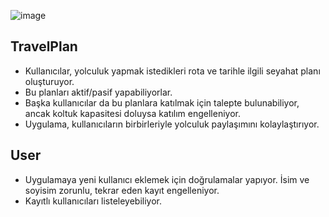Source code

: ![image](https://github.com/user-attachments/assets/a4925b98-0646-4349-9926-33201e7bcc24)

## TravelPlan 

- Kullanıcılar, yolculuk yapmak istedikleri rota ve tarihle ilgili seyahat planı oluşturuyor.
- Bu planları aktif/pasif yapabiliyorlar.
- Başka kullanıcılar da bu planlara katılmak için talepte bulunabiliyor, ancak koltuk kapasitesi doluysa katılım engelleniyor.
- Uygulama, kullanıcıların birbirleriyle yolculuk paylaşımını kolaylaştırıyor.

## User 

- Uygulamaya yeni kullanıcı eklemek için doğrulamalar yapıyor. İsim ve soyisim zorunlu, tekrar eden kayıt engelleniyor.
- Kayıtlı kullanıcıları listeleyebiliyor.
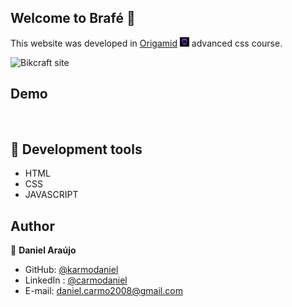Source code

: ## Welcome to Brafé 👋
This website was developed in [Origamid](https://origamid.com) <img alt="origamid logo" src="assets/origamid.png" width="15px" height="15px"> advanced css course.

<img alt="Bikcraft site" src="assets/brafe.gif">

</br>

## Demo



</br>

## 🚀 Development tools 

- HTML
- CSS
- JAVASCRIPT

 ## Author

👤 **Daniel Araújo**

- GitHub: [@karmodaniel](https://github.com/karmodaniel)
- LinkedIn : [@carmodaniel](https://www.linkedin.com/in/carmodaniel/)
- E-mail: daniel.carmo2008@gmail.com

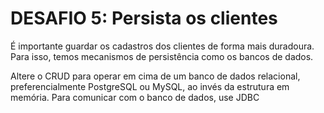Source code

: # DESAFIO 5: Persista os clientes

É importante guardar os cadastros dos clientes de forma mais duradoura. Para isso, temos mecanismos de persistência como os bancos de dados.

Altere o CRUD para operar em cima de um banco de dados relacional, preferencialmente PostgreSQL ou MySQL, ao invés da estrutura em memória. Para comunicar com o banco de dados, use JDBC

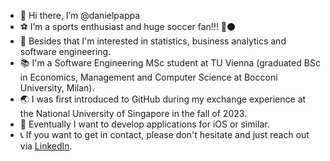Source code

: - 👋 Hi there, I’m @danielpappa
- ⚽ I’m a sports enthusiast and huge soccer fan!!! 🔴⚫
- 👀 Besides that I'm interested in statistics, business analytics and software engineering.
- 📚 I'm a Software Engineering MSc student at TU Vienna (graduated BSc in Economics, Management and Computer Science at Bocconi University, Milan).
- 🌏 I was first introduced to GitHub during my exchange experience at the National University of Singapore in the fall of 2023.
- 🌱 Eventually I want to develop applications for iOS or similar.
- 📞 If you want to get in contact, please don't hesitate and just reach out via [LinkedIn](https://www.linkedin.com/in/daniel-pappalardo/).

<!---
danielpappa/danielpappa is a ✨ special ✨ repository because its `README.md` (this file) appears on your GitHub profile.
You can click the Preview link to take a look at your changes.
--->
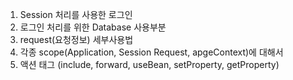 1. Session 처리를 사용한 로그인
2. 로그인 처리를 위한 Database 사용부분
3. request(요청정보) 세부사용법
4. 각종 scope(Application, Session Request, apgeContext)에 대해서
5. 액션 태그 (include, forward, useBean, setProperty, getProperty)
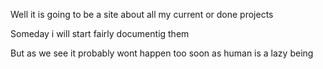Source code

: Well it is going to be a site about all my current or done projects

Someday i will start fairly documentig them

But as we see it probably wont happen too soon as human is a lazy being
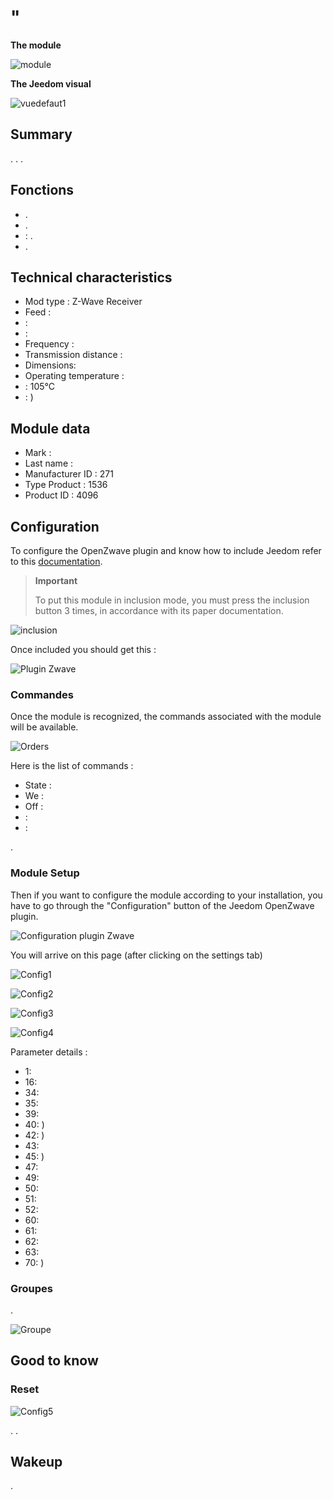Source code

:# "

**The module**

![module](images/fibaro.fgwpe101/module.jpg)

**The Jeedom visual**

![vuedefaut1](images/fibaro.fgwpe101/vuedefaut1.jpg)

## Summary

. . . 

## Fonctions

-   .
-   .
-   : .
-   .

## Technical characteristics

-   Mod type : Z-Wave Receiver
-   Feed : 
-    : 
-    : 
-   Frequency : 
-   Transmission distance : 
-   Dimensions: 
-   Operating temperature : 
-    : 105°C
-    : )

## Module data

-   Mark : 
-   Last name : 
-   Manufacturer ID : 271
-   Type Product : 1536
-   Product ID : 4096

## Configuration

To configure the OpenZwave plugin and know how to include Jeedom refer to this [documentation](https://doc.jeedom.com/en_US/plugins/automation%20protocol/openzwave/).

> **Important**
>
> To put this module in inclusion mode, you must press the inclusion button 3 times, in accordance with its paper documentation.

![inclusion](images/fibaro.fgwpe101/inclusion.jpg)

Once included you should get this :

![Plugin Zwave](images/fibaro.fgwpe101/information.jpg)

### Commandes

Once the module is recognized, the commands associated with the module will be available.

![Orders](images/fibaro.fgwpe101/commandes.jpg)

Here is the list of commands :

-   State : 
-   We : 
-   Off : 
-    : 
-    : 

.

### Module Setup

Then if you want to configure the module according to your installation, you have to go through the "Configuration" button of the Jeedom OpenZwave plugin.

![Configuration plugin Zwave](images/plugin/bouton_configuration.jpg)

You will arrive on this page (after clicking on the settings tab)

![Config1](images/fibaro.fgwpe101/config1.jpg)

![Config2](images/fibaro.fgwpe101/config2.jpg)

![Config3](images/fibaro.fgwpe101/config3.jpg)

![Config4](images/fibaro.fgwpe101/config4.jpg)

Parameter details :

-   1: 
-   16: 
-   34: 
-   35: 
-   39: 
-   40: )
-   42: )
-   43: 
-   45: )
-   47: 
-   49: 
-   50: 
-   51: 
-   52: 
-   60: 
-   61: 
-   62: 
-   63: 
-   70: )

### Groupes

.

![Groupe](images/fibaro.fgwpe101/groupe.jpg)

## Good to know

### Reset

![Config5](images/fibaro.fgwpe101/config5.jpg)

. .

## Wakeup

.
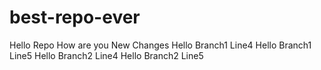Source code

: # best-repo-ever
Hello Repo How are you
New Changes
Hello Branch1 Line4
Hello Branch1 Line5
Hello Branch2 Line4
Hello Branch2 Line5
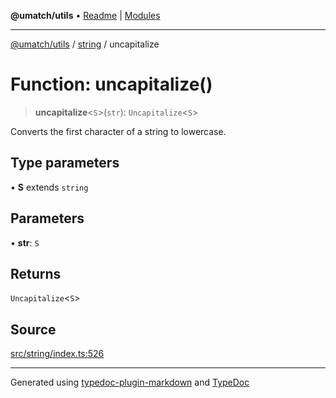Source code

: **@umatch/utils** • [Readme](../../index.md) \| [Modules](../../modules.md)

***

[@umatch/utils](../../modules.md) / [string](../index.md) / uncapitalize

# Function: uncapitalize()

> **uncapitalize**\<`S`\>(`str`): `Uncapitalize`\<`S`\>

Converts the first character of a string to lowercase.

## Type parameters

• **S** extends `string`

## Parameters

• **str**: `S`

## Returns

`Uncapitalize`\<`S`\>

## Source

[src/string/index.ts:526](https://github.com/umatch-oficial/utils/blob/1c5b195/src/string/index.ts#L526)

***

Generated using [typedoc-plugin-markdown](https://www.npmjs.com/package/typedoc-plugin-markdown) and [TypeDoc](https://typedoc.org/)
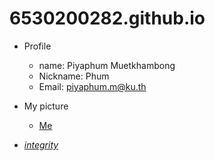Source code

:# 6530200282.github.io

- Profile
  - name: Piyaphum Muetkhambong
  - Nickname: Phum
  - Email: piyaphum.m@ku.th

- My picture
  - [Me]()

- *[integrity](https://6530200851.github.io/integrity)* 
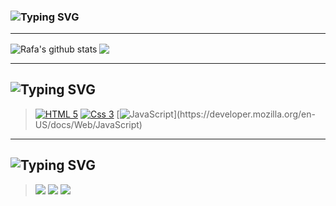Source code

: ### <img src="https://readme-typing-svg.demolab.com?font=Caveat&size=32&pause=1000&color=44475A&width=435&lines=Prazer%2C+meu+nome+%C3%A9+Rafaela+Hitomi!" alt="Typing SVG"> <!-- https://readme-typing-svg.demolab.com/demo/ -->

---
<img align="center" src="https://github-readme-stats.vercel.app/api?username=rafahitomi&show_icons=true&include_all_commits-true&theme=dracula&hide_border=true" alt="Rafa's github stats">
<img align="center" src="https://github-readme-stats.vercel.app/api/top-langs/?username=rafahitomi&layout=compact&theme=graywhite&hide_border=true">
  
---
## <img src="https://readme-typing-svg.demolab.com?font=Caveat&size=32&pause=1000&color=6272A4&width=435&lines=Desenvolvimento+front-end" alt="Typing SVG">
> [![HTML 5](https://img.shields.io/badge/HTML5-E34F26?style=for-the-badge&logo=html5&logoColor=white)](https://developer.mozilla.org/en-US/docs/Web/HTML)
> [![Css 3](https://img.shields.io/badge/CSS3-1572B6?style=for-the-badge&logo=css3&logoColor=white)](https://developer.mozilla.org/en-US/docs/Web/CSS)
> [![JavaScript](https://img.shields.io/badge/JavaScript-323330?style=for-the-badge&logo=javascript&logoColor=F7DF1E")](https://developer.mozilla.org/en-US/docs/Web/JavaScript)

---
## <img src="https://readme-typing-svg.demolab.com?font=Caveat&size=32&pause=1000&color=6272A4&width=435&lines=Meus+contatos" alt="Typing SVG"> 
> <a href="https://www.linkedin.com/in/rafaela-hitomi-fujii/" target="_blank"><img src="https://img.shields.io/badge/-LinkedIn-%230077B5?style=for-the-badge&logo=linkedin&logoColor=white" target="_blank"></a> 
> <a href = "mailto:rafaelahfujii@gmail.com"><img src="https://img.shields.io/badge/-Gmail-%23333?style=for-the-badge&logo=gmail&logoColor=white" target="_blank"></a>
> <a href="https://www.linkedin.com/in/rafaela-hitomi-fujii/" target="_blank"><img src="https://img.shields.io/badge/Instagram-E4405F?style=for-the-badge&logo=instagram&logoColor=white" target="_blank"></a> 





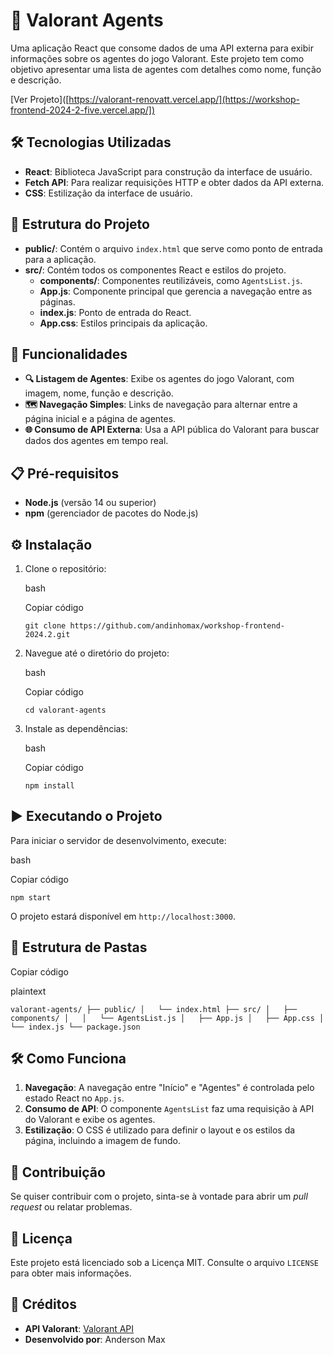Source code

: # 📜 Valorant Agents

Uma aplicação React que consome dados de uma API externa para exibir informações sobre os agentes do jogo Valorant. Este projeto tem como objetivo apresentar uma lista de agentes com detalhes como nome, função e descrição.

[Ver Projeto]([https://valorant-renovatt.vercel.app/](https://workshop-frontend-2024-2-five.vercel.app/])

## 🛠️ Tecnologias Utilizadas

-   **React**: Biblioteca JavaScript para construção da interface de usuário.
-   **Fetch API**: Para realizar requisições HTTP e obter dados da API externa.
-   **CSS**: Estilização da interface de usuário.

## 📂 Estrutura do Projeto

-   **public/**: Contém o arquivo `index.html` que serve como ponto de entrada para a aplicação.
-   **src/**: Contém todos os componentes React e estilos do projeto.
    -   **components/**: Componentes reutilizáveis, como `AgentsList.js`.
    -   **App.js**: Componente principal que gerencia a navegação entre as páginas.
    -   **index.js**: Ponto de entrada do React.
    -   **App.css**: Estilos principais da aplicação.

## 🚀 Funcionalidades

-   **🔍 Listagem de Agentes**: Exibe os agentes do jogo Valorant, com imagem, nome, função e descrição.
-   **🗺️ Navegação Simples**: Links de navegação para alternar entre a página inicial e a página de agentes.
-   **🌐 Consumo de API Externa**: Usa a API pública do Valorant para buscar dados dos agentes em tempo real.

## 📋 Pré-requisitos

-   **Node.js** (versão 14 ou superior)
-   **npm** (gerenciador de pacotes do Node.js)

## ⚙️ Instalação

1.  Clone o repositório:
    
    bash
    
    Copiar código
    
    `git clone https://github.com/andinhomax/workshop-frontend-2024.2.git` 
    
2.  Navegue até o diretório do projeto:
    
    bash
    
    Copiar código
    
    `cd valorant-agents` 
    
3.  Instale as dependências:
    
    bash
    
    Copiar código
    
    `npm install` 
    

## ▶️ Executando o Projeto

Para iniciar o servidor de desenvolvimento, execute:

bash

Copiar código

`npm start` 

O projeto estará disponível em `http://localhost:3000`.

## 📁 Estrutura de Pastas


Copiar código

plaintext

`valorant-agents/
├── public/
│   └── index.html
├── src/
│   ├── components/
│   │   └── AgentsList.js
│   ├── App.js
│   ├── App.css
│   └── index.js
└── package.json` 

## 🛠️ Como Funciona

1.  **Navegação**: A navegação entre "Início" e "Agentes" é controlada pelo estado React no `App.js`.
2.  **Consumo de API**: O componente `AgentsList` faz uma requisição à API do Valorant e exibe os agentes.
3.  **Estilização**: O CSS é utilizado para definir o layout e os estilos da página, incluindo a imagem de fundo.

## 🤝 Contribuição

Se quiser contribuir com o projeto, sinta-se à vontade para abrir um _pull request_ ou relatar problemas.

## 📄 Licença

Este projeto está licenciado sob a Licença MIT. Consulte o arquivo `LICENSE` para obter mais informações.

## 👏 Créditos

-   **API Valorant**: [Valorant API](https://valorant-api.com/)
-   **Desenvolvido por**: Anderson Max
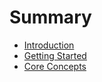 # Summary

- [Introduction](./introduction.md)
- [Getting Started](./getting-started.md)
- [Core Concepts](./core-concepts/index.md)
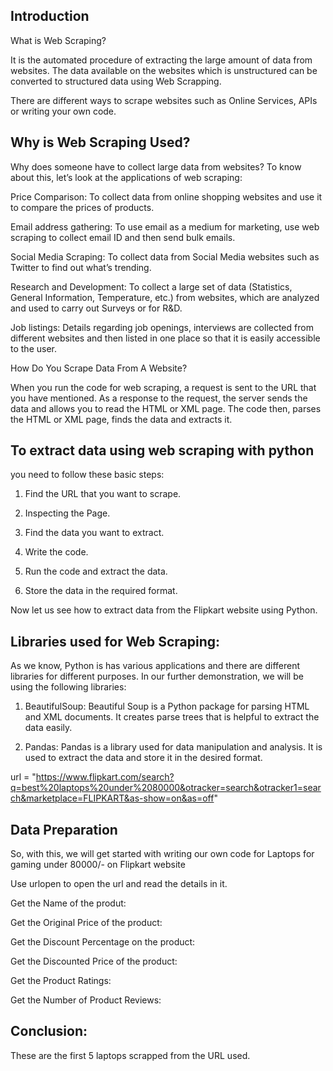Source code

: 
## Introduction

What is Web Scraping?

It is the automated procedure of extracting the large amount of data from websites. The data available on the websites which is unstructured can be converted to structured data using Web Scrapping.

There are different ways to scrape websites such as Online Services, APIs or writing your own code.



## Why is Web Scraping Used?

Why does someone have to collect large data from websites?
To know about this, let’s look at the applications of web scraping:

Price Comparison:
To collect data from online shopping websites and use it to compare the prices of products.

Email address gathering:
To use email as a medium for marketing, use web scraping to collect email ID and then send bulk emails.

Social Media Scraping:
To collect data from Social Media websites such as Twitter to find out what’s trending.

Research and Development:
To collect a large set of data (Statistics, General Information, Temperature, etc.) from websites, which are analyzed and used to carry out Surveys or for R&D.

Job listings:
Details regarding job openings, interviews are collected from different websites and then listed in one place so that it is easily accessible to the user.

How Do You Scrape Data From A Website?

When you run the code for web scraping, a request is sent to the URL that you have mentioned. As a response to the request, the server sends the data and allows you to read the HTML or XML page. The code then, parses the HTML or XML page, finds the data and extracts it.


## To extract data using web scraping with python

you need to follow these basic steps:

1) Find the URL that you want to scrape.

2) Inspecting the Page.

3) Find the data you want to extract.

4) Write the code.

5) Run the code and extract the data.

6) Store the data in the required format.

Now let us see how to extract data from the Flipkart website using Python.


## Libraries used for Web Scraping:

As we know, Python is has various applications and there are different libraries for different purposes. In our further demonstration, we will be using the following libraries:


1) BeautifulSoup:
Beautiful Soup is a Python package for parsing HTML and XML documents. It creates parse trees that is helpful to extract the data easily.

2) Pandas:
Pandas is a library used for data manipulation and analysis. It is used to extract the data and store it in the desired format.

url = "https://www.flipkart.com/search?q=best%20laptops%20under%2080000&otracker=search&otracker1=search&marketplace=FLIPKART&as-show=on&as=off"


## Data Preparation

So, with this, we will get started with writing our own code for Laptops for gaming under 80000/- on Flipkart website

Use urlopen to open the url and read the details in it.

Get the Name of the produt:

Get the Original Price of the product:

Get the Discount Percentage on the product:

Get the Discounted Price of the product:

Get the Product Ratings:

Get the Number of Product Reviews:


## Conclusion:

These are the first 5 laptops scrapped from the URL used.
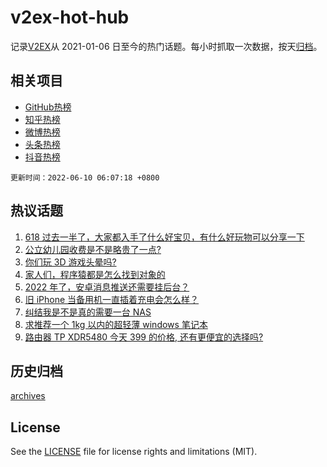 # v2ex-hot-hub

 记录[V2EX](https://www.v2ex.com/)从 2021-01-06 日至今的热门话题。每小时抓取一次数据，按天[归档](archives)。
 
 ## 相关项目

- [GitHub热榜](https://github.com/lonnyzhang423/github-hot-hub)
- [知乎热榜](https://github.com/lonnyzhang423/zhihu-hot-hub)
- [微博热榜](https://github.com/lonnyzhang423/weibo-hot-hub)
- [头条热榜](https://github.com/lonnyzhang423/toutiao-hot-hub)
- [抖音热榜](https://github.com/lonnyzhang423/douyin-hot-hub)


 `更新时间：2022-06-10 06:07:18 +0800`

## 热议话题

1. [618 过去一半了，大家都入手了什么好宝贝，有什么好玩物可以分享一下](https://www.v2ex.com/t/858319)
1. [公立幼儿园收费是不是略贵了一点?](https://www.v2ex.com/t/858347)
1. [你们玩 3D 游戏头晕吗?](https://www.v2ex.com/t/858399)
1. [家人们，程序猿都是怎么找到对象的](https://www.v2ex.com/t/858333)
1. [2022 年了，安卓消息推送还需要挂后台？](https://www.v2ex.com/t/858309)
1. [旧 iPhone 当备用机一直插着充电会怎么样？](https://www.v2ex.com/t/858304)
1. [纠结我是不是真的需要一台 NAS](https://www.v2ex.com/t/858400)
1. [求推荐一个 1kg 以内的超轻薄 windows 笔记本](https://www.v2ex.com/t/858312)
1. [路由器 TP XDR5480 今天 399 的价格, 还有更便宜的选择吗?](https://www.v2ex.com/t/858314)

## 历史归档

[archives](archives)

## License

See the [LICENSE](LICENSE) file for license rights and limitations (MIT).
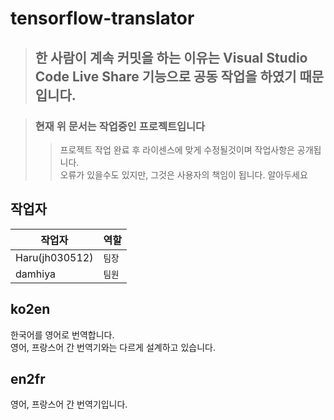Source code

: # tensorflow-translator

> ## 한 사람이 계속 커밋을 하는 이유는 Visual Studio Code Live Share 기능으로 공동 작업을 하였기 때문입니다.

> ### 현재 위 문서는 작업중인 프로젝트입니다
> > 프로젝트 작업 완료 후 라이센스에 맞게 수정될것이며 작업사항은 공개됩니다.<br />
> > 오류가 있을수도 있지만, 그것은 사용자의 책임이 됩니다. 알아두세요


## 작업자
|작업자          |역할    | 
|---------------|---------|
|Haru(jh030512) |`팀장`   |
|damhiya        |`팀원`   |



## ko2en
한국어를 영어로 번역합니다.<br />
영어, 프랑스어 간 번역기와는 다르게 설계하고 있습니다.<br />

## en2fr
영어, 프랑스어 간 번역기입니다.<br />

» **Assigned task**:
Apply a filter for "mais" to the data above, then copy each line that matches.

» **Response area**:
É importante guardar os cadastros dos clientes de forma mais duradoura. Para isso, temos mecanismos de persistência como os bancos de dados.
Este projeto está licenciado sob a Licença MIT. Consulte o arquivo `LICENSE` para obter mais informações.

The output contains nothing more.